= TASK TO COMPLETE =
In the records below, find the line with "Table 3. ODR" and the line with "be done on the"; return exactly those lines and every line between them.

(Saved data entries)
--------

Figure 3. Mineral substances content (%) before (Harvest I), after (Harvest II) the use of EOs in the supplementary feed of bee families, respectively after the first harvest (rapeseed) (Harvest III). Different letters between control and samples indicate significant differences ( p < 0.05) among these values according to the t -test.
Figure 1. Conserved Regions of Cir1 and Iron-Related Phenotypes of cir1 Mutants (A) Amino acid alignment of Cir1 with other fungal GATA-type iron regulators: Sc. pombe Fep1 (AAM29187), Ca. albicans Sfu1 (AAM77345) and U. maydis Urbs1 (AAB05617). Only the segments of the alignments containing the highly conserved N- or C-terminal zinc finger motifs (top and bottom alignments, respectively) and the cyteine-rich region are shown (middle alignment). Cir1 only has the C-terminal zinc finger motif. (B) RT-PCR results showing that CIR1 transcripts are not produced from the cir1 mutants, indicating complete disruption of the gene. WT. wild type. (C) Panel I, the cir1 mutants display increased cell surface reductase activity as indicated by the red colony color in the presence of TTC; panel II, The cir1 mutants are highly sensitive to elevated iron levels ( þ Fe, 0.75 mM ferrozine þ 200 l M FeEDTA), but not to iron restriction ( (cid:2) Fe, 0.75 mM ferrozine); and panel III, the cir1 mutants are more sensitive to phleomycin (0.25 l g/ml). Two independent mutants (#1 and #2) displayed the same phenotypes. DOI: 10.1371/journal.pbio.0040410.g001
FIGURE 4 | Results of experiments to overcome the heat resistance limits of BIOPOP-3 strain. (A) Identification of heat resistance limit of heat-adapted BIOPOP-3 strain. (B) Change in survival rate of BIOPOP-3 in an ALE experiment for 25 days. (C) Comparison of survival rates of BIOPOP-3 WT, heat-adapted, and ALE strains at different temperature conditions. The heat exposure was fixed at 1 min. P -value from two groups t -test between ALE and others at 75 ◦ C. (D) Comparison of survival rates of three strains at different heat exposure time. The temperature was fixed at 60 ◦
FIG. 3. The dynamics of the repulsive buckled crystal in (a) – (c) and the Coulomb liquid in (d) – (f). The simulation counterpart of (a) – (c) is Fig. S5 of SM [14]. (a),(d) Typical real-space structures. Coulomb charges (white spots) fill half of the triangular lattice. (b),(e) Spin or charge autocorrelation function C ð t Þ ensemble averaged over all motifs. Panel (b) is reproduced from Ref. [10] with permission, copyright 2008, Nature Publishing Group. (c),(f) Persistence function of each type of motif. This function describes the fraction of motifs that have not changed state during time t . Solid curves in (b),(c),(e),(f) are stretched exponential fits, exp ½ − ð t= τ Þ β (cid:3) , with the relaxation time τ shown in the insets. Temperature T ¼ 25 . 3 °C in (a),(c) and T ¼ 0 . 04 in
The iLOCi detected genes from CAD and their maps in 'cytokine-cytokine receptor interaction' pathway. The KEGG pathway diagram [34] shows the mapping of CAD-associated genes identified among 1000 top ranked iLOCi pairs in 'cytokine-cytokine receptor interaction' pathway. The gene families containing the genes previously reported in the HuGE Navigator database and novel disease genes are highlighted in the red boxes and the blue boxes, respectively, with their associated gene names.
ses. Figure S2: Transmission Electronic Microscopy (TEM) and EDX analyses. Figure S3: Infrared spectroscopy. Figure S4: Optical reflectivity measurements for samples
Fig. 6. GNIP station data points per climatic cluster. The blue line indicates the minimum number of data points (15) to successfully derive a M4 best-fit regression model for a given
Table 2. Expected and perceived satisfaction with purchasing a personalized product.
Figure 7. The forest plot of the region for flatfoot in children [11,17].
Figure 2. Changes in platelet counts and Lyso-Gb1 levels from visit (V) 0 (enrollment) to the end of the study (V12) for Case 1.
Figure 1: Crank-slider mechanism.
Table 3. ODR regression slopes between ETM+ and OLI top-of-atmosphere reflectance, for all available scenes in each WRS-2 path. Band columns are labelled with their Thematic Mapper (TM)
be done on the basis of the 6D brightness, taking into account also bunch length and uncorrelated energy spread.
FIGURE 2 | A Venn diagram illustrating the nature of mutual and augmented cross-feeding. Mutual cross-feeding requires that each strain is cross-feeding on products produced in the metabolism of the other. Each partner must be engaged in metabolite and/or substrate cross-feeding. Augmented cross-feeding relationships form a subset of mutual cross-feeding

--------

= RESPONSE TO THIS TASK =
Table 3. ODR regression slopes between ETM+ and OLI top-of-atmosphere reflectance, for all available scenes in each WRS-2 path. Band columns are labelled with their Thematic Mapper (TM)
be done on the basis of the 6D brightness, taking into account also bunch length and uncorrelated energy spread.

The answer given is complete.